The initial cluster setup offered a peak performance of just over half a Teraflop (trillions of calculations per second), Oefelein says. It wasn't enough. The Livermore, Calif.-based CRF is now doubling that capacity with the addition of 72 more blades. With a new peak performance of 1 Teraflop, the CRF is planning to do some serious number crunching.

Prior to deploying the cluster, the facility relied on an eight-year-old Origin server from Silicon Graphics Inc. (SGI) (NYSE: SGI). Although this fit the bill for awhile, the system had reached “the end of its life,” according to Oefelein, and, like a growing number of other high-performance computing sites, the CRF opted for a cluster (see Buffalo Cluster's a Grid Cornerstone and Panasas Powers Stanford Research).

The new setup is giving CRF more bang for its limited buck -- about $800,000, according to Oefelein, who also cites scaleability and ease of use as major benefits of the cluster. Using a modified version of Linux from Penguin’s subsidiary Scyld Software to actually control the blades helps, too. “Linux is the operating system that we all know,” he says. “Some of the guys here can rebuild the kernels while they are eating their lunch.”

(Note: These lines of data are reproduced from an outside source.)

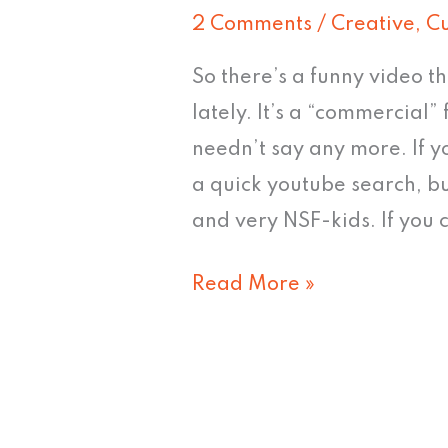
needle
2 Comments
/
Creative
,
Cu
So there’s a funny video th
lately. It’s a “commercial” f
needn’t say any more. If y
a quick youtube search, bu
and very NSF-kids. If you c
Read More »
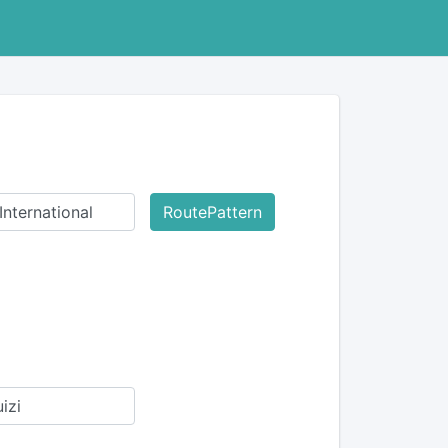
RoutePattern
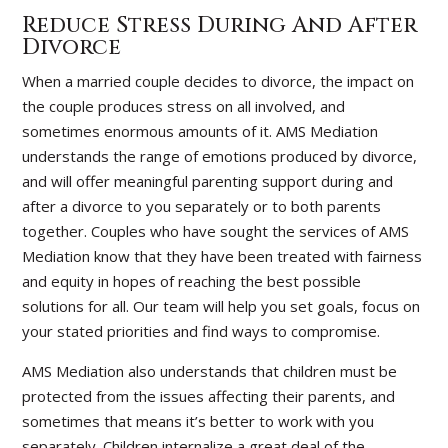
Reduce Stress During And After
Divorce
When a married couple decides to divorce, the impact on
the couple produces stress on all involved, and
sometimes enormous amounts of it. AMS Mediation
understands the range of emotions produced by divorce,
and will offer meaningful parenting support during and
after a divorce to you separately or to both parents
together. Couples who have sought the services of AMS
Mediation know that they have been treated with fairness
and equity in hopes of reaching the best possible
solutions for all. Our team will help you set goals, focus on
your stated priorities and find ways to compromise.
AMS Mediation also understands that children must be
protected from the issues affecting their parents, and
sometimes that means it’s better to work with you
separately. Children internalize a great deal of the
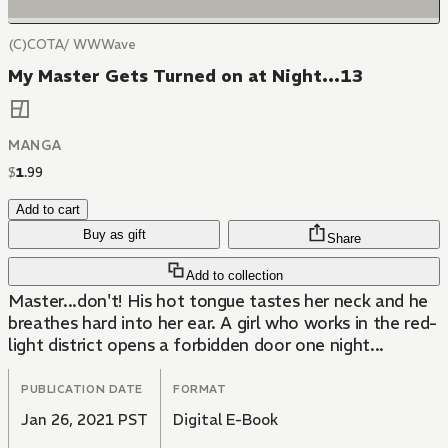
(C)COTA/ WWWave
My Master Gets Turned on at Night...13
MANGA
$
1
.
99
Add to cart
Buy as gift
Share
Add to collection
Master...don't! His hot tongue tastes her neck and he
breathes hard into her ear. A girl who works in the red-
light district opens a forbidden door one night...
PUBLICATION DATE
FORMAT
Jan 26, 2021 PST
Digital E-Book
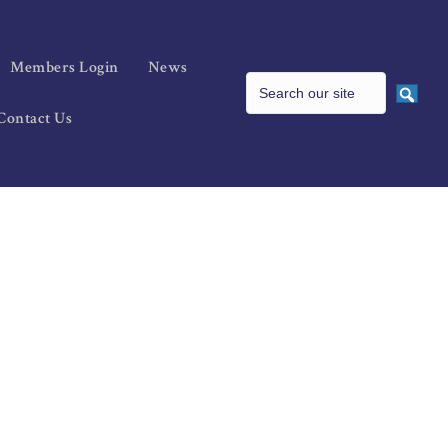
Members Login
News
Contact Us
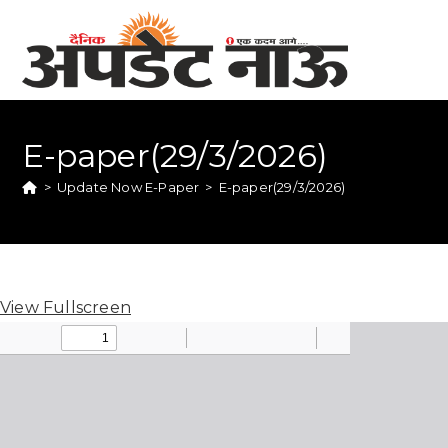
E-paper(29/3/2026)
>
Update Now E-Paper
>
E-paper(29/3/2026)
View Fullscreen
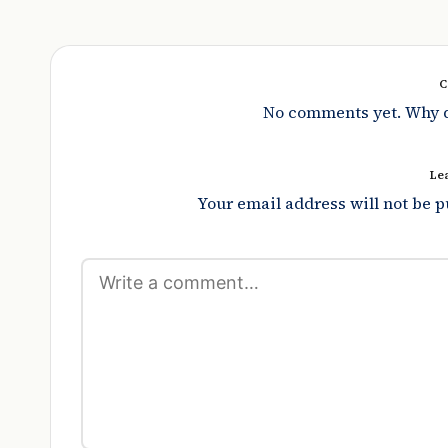
C
No comments yet. Why do
Le
Your email address will not be p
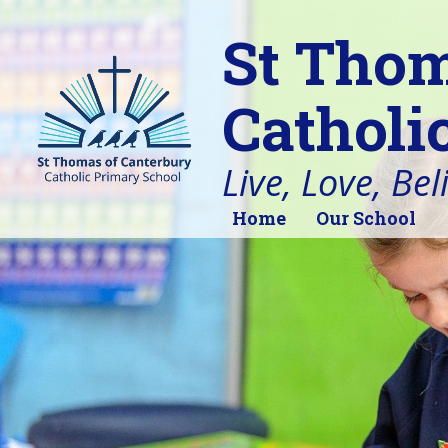
St Thom
Catholi
Live, Love, Bel
Home
Our School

The CRF cluster uses InfiniBand as its interconnect fabric, which speeds up data transfer by “orders of magnitude,” according to Oefelein, although he is unable to put an exact figure on this. Storage comes from nStor Technologies Inc.'s (Amex: NSO) RAID arrays, which provide around 13 Terabytes of disk space.

The cluster would have made it onto the June 2004 list of the Top500 Supercomputing Sites. But things have moved on significantly in the last year, and the lowest-placed site on the most recent list performed at 2.3 Teraflops(see Top Supercomputers Revealed).